--- GIVEN PASSAGE ---
◇ ◇ ◇ ◇ ◇ ◇ ◇

Voluntary programs and private standards
ENERGY STAR certification
The joint EPA DOE ENERGY STAR program offers a voluntary certification for AI data centers. To earn it, a facility must score 75 or higher on a 1 to 100 performance scale, placing it in the top 25 percent of similar facilities. The score is based on Power Usage Effectiveness, or PUE, defined as total facility energy divided by IT equipment energy. Over half the building’s floor area must be used for AI data center operations. Energy data for IT loads and the whole building must be gathered for 12 consecutive months, professionally verified, and submitted through EPA’s Portfolio Manager tool. Certification lasts one calendar year and must be renewed annually. There is no fee. ENERGY STAR, Data Center Knowledge
The program does not require water use reporting. As of September 2024, only 270 of the roughly 5,381 U.S. AI data centers held the certification. HWG LLP
GHG Protocol updates
The Greenhouse Gas Protocol, governed by the World Resources Institute and the World Business Council for Sustainable Development, is the main voluntary standard for reporting emissions. It is used by 97 percent of S&P 500 companies that report to CDP and is referenced in California SB 253 and the EU’s Corporate Sustainability Reporting Directive. Trellis, GHG Protocol on SB 253, GHG Protocol on CSRD and SB 253
In October 2025, the GHG Protocol opened a public consultation on proposed updates to its Scope 2 Guidance, the standard for reporting emissions from purchased electricity. The key proposed changes include hourly matching of renewable energy credits to actual consumption, a deliverability requirement that contractual instruments must come from generators that could plausibly deliver electricity to the consumer on a connected grid, a new hierarchy of emission factors that values spatial and temporal granularity, and a legacy clause for existing contracts. The comment period runs through January 31, 2026. Implementation would be phased over several years. GHG Protocol, PwC
The Scope 3 Standard is also being revised, with a draft expected for consultation in 2026 and a final standard in 2027. The Corporate Standard follows a similar timeline. Corporate Standard Development Plan, Scope 3 Standard Development Plan
These revisions matter for AI data center operators because they will change how renewable energy purchases are accounted for and how supply chain emissions from hardware manufacturing and construction are calculated. GSI Environmental, GHG Protocol
Voluntary corporate reporting and the patchwork of data
The largest cloud providers already report some environmental data, but the level of detail varies widely.
- Meta reported a fleet wide PUE of 1.08 in 2024 and reported that its total water use rose 51 percent from 2020 to 2024, reaching 5,637 megaliters. Meta reports water use for both owned and leased sites. Water used during construction is reported separately and excluded from total water withdrawal. Meta 2025 Environmental Data Index
- AWS reported a global PUE of 1.15 in 2024 and a water use effectiveness metric of 0.15 liters per kilowatt hour. It does not report total water consumption, only the per unit figure. AWS 2024 Sustainability Report
- Google reports water use for owned and leased sites but not for third party operated ones. One facility in Council Bluffs, Iowa alone consumed about 1.0 billion gallons of potable water in 2024, roughly 2.8 million gallons per day. Google 2025 Environmental Report
- Microsoft reported total water consumption but not by site. Its total emissions across Scope 1, 2, and 3 rose 23.4 percent from its 2020 baseline, even as energy use climbed 168 percent. Microsoft 2025 Sustainability Report
These voluntary disclosures are not standardized. A developer or a utility commission cannot compare water use across operators on an apples to apples basis from the numbers released today.

◇ ◇ ◇ ◇ ◇ ◇ ◇

--- SUPPLIED INFORMATION ---
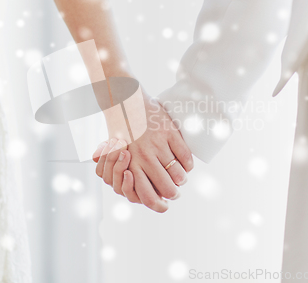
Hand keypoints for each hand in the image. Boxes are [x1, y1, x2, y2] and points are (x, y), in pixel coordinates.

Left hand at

◇ ◇ ◇ ◇ ◇ ◇ ◇

--- WORK INSTRUCTIONS ---
Using the passage on voluntary programs and private standards, list every key change proposed in the update to the GHG Protocol's Scope 2 Guidance. Nothing in the material is needed here.

--- PROBLEM SOLUTION ---
- Hourly matching of renewable energy credits to actual consumption
- A deliverability requirement that contractual instruments must come from generators that could plausibly deliver electricity to the consumer on a connected grid
- A new hierarchy of emission factors that values spatial and temporal granularity
- A legacy clause for existing contracts